Task item: Repeat every record exactly as written.

● ● ● ● ● ● ●

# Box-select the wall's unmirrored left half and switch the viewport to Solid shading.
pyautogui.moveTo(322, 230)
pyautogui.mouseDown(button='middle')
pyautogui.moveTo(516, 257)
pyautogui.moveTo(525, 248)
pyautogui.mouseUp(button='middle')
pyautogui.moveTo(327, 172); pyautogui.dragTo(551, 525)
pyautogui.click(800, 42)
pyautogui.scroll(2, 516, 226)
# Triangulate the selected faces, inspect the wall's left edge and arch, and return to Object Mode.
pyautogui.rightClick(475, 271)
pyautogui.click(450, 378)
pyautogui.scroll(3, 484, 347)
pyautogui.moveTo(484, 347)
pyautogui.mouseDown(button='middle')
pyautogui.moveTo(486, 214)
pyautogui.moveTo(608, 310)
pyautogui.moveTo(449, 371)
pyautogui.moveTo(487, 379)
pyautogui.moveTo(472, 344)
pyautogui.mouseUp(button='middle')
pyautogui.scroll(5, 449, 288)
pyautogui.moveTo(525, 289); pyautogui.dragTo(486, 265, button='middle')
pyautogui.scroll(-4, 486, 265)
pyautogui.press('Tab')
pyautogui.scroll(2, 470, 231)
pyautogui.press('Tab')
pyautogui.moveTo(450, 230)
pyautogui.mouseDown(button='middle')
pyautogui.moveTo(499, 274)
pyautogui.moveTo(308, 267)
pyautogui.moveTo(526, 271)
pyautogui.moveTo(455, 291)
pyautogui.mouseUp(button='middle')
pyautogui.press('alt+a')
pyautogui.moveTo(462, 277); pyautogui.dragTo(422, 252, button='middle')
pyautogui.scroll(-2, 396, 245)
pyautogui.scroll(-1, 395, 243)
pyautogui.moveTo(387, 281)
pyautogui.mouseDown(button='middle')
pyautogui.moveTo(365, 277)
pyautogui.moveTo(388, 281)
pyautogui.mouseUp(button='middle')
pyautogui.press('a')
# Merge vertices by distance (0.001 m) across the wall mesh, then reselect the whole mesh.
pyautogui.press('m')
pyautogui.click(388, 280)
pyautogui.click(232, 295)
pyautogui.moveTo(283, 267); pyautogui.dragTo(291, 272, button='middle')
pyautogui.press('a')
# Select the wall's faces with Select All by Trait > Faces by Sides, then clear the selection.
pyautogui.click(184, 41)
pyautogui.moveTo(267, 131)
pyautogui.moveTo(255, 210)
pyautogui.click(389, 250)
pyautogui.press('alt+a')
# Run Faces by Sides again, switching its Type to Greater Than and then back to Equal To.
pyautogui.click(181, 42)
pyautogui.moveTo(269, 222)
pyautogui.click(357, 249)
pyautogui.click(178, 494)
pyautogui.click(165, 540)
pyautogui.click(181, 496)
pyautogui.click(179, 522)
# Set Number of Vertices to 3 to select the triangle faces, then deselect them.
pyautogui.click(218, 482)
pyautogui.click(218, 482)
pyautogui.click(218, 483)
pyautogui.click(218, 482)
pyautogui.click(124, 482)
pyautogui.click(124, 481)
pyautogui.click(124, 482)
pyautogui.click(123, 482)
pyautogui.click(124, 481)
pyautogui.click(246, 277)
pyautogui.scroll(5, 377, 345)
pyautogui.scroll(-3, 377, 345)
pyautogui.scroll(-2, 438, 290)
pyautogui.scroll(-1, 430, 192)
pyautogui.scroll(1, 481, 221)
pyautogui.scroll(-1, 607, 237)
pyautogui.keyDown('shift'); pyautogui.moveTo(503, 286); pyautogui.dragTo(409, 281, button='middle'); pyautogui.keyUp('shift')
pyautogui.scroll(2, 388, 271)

● ● ● ● ● ● ●

Task answer:
# Box-select the wall's unmirrored left half and switch the viewport to Solid shading.
pyautogui.moveTo(322, 230)
pyautogui.mouseDown(button='middle')
pyautogui.moveTo(516, 257)
pyautogui.moveTo(525, 248)
pyautogui.mouseUp(button='middle')
pyautogui.moveTo(327, 172); pyautogui.dragTo(551, 525)
pyautogui.click(800, 42)
pyautogui.scroll(2, 516, 226)
# Triangulate the selected faces, inspect the wall's left edge and arch, and return to Object Mode.
pyautogui.rightClick(475, 271)
pyautogui.click(450, 378)
pyautogui.scroll(3, 484, 347)
pyautogui.moveTo(484, 347)
pyautogui.mouseDown(button='middle')
pyautogui.moveTo(486, 214)
pyautogui.moveTo(608, 310)
pyautogui.moveTo(449, 371)
pyautogui.moveTo(487, 379)
pyautogui.moveTo(472, 344)
pyautogui.mouseUp(button='middle')
pyautogui.scroll(5, 449, 288)
pyautogui.moveTo(525, 289); pyautogui.dragTo(486, 265, button='middle')
pyautogui.scroll(-4, 486, 265)
pyautogui.press('Tab')
pyautogui.scroll(2, 470, 231)
pyautogui.press('Tab')
pyautogui.moveTo(450, 230)
pyautogui.mouseDown(button='middle')
pyautogui.moveTo(499, 274)
pyautogui.moveTo(308, 267)
pyautogui.moveTo(526, 271)
pyautogui.moveTo(455, 291)
pyautogui.mouseUp(button='middle')
pyautogui.press('alt+a')
pyautogui.moveTo(462, 277); pyautogui.dragTo(422, 252, button='middle')
pyautogui.scroll(-2, 396, 245)
pyautogui.scroll(-1, 395, 243)
pyautogui.moveTo(387, 281)
pyautogui.mouseDown(button='middle')
pyautogui.moveTo(365, 277)
pyautogui.moveTo(388, 281)
pyautogui.mouseUp(button='middle')
pyautogui.press('a')
# Merge vertices by distance (0.001 m) across the wall mesh, then reselect the whole mesh.
pyautogui.press('m')
pyautogui.click(388, 280)
pyautogui.click(232, 295)
pyautogui.moveTo(283, 267); pyautogui.dragTo(291, 272, button='middle')
pyautogui.press('a')
# Select the wall's faces with Select All by Trait > Faces by Sides, then clear the selection.
pyautogui.click(184, 41)
pyautogui.moveTo(267, 131)
pyautogui.moveTo(255, 210)
pyautogui.click(389, 250)
pyautogui.press('alt+a')
# Run Faces by Sides again, switching its Type to Greater Than and then back to Equal To.
pyautogui.click(181, 42)
pyautogui.moveTo(269, 222)
pyautogui.click(357, 249)
pyautogui.click(178, 494)
pyautogui.click(165, 540)
pyautogui.click(181, 496)
pyautogui.click(179, 522)
# Set Number of Vertices to 3 to select the triangle faces, then deselect them.
pyautogui.click(218, 482)
pyautogui.click(218, 482)
pyautogui.click(218, 483)
pyautogui.click(218, 482)
pyautogui.click(124, 482)
pyautogui.click(124, 481)
pyautogui.click(124, 482)
pyautogui.click(123, 482)
pyautogui.click(124, 481)
pyautogui.click(246, 277)
pyautogui.scroll(5, 377, 345)
pyautogui.scroll(-3, 377, 345)
pyautogui.scroll(-2, 438, 290)
pyautogui.scroll(-1, 430, 192)
pyautogui.scroll(1, 481, 221)
pyautogui.scroll(-1, 607, 237)
pyautogui.keyDown('shift'); pyautogui.moveTo(503, 286); pyautogui.dragTo(409, 281, button='middle'); pyautogui.keyUp('shift')
pyautogui.scroll(2, 388, 271)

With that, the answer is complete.